I have to run to the shed and hope Mummy isn’t watching. She isn’t, because I count to fifty and she still doesn’t come. The baby is very, very quiet.

“Good boy! Look what Mummy’s brought you.” I cuddle it while I give it the bottle. It sucks and sucks and sucks until all the milk is gone, then suddenly, bleurgh! It’s sick everywhere.

“Naughty boy!” I have to get a wet wipe and clean his face and his fluffy suit, but it still smells of sick and he starts to cry.

“Wah! Wah!” Looking after babies is HARD.

Mummy should be glad she doesn’t have to look after Joseph. It’s his own fault if he got lost, ‘cos you should always hold your mummy’s hand if you don’t know how to get back.

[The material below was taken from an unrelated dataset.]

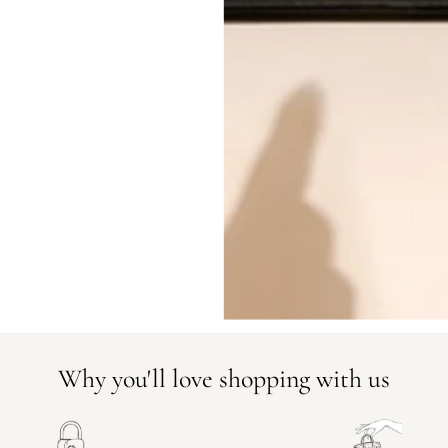
CONDITION CLASSIFICATION
DO YOU HAVE SIMILAR PRODU
23385-1
Why you'll love shopping with us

“I’m going to count to five. If you don’t stop crying I’ll give you a SMACK!” Mummy says smacking is a- something -of failure. I forget what. But she hasn’t got Joseph going “Wah! Wa-aah! Wah!” And he won’t stop.

“Laura?”

My heart stops. Then it starts again, really fast, like it’s trying to catch up. I cover the baby’s mouth but it’s all wet and snotty and anyway it doesn’t stop.

“Laura!”

I come out of the shed and close the door. The baby goes “Wa-aah!” So I run halfway across the lawn. Maybe she won’t hear.

“Are you home already?” she says.

“You forgot my dinner money.” This is true, but Mummy looks at me like I’m trying to hide something behind my back. “I had to come home,” I say, which is also true, but not in the same way.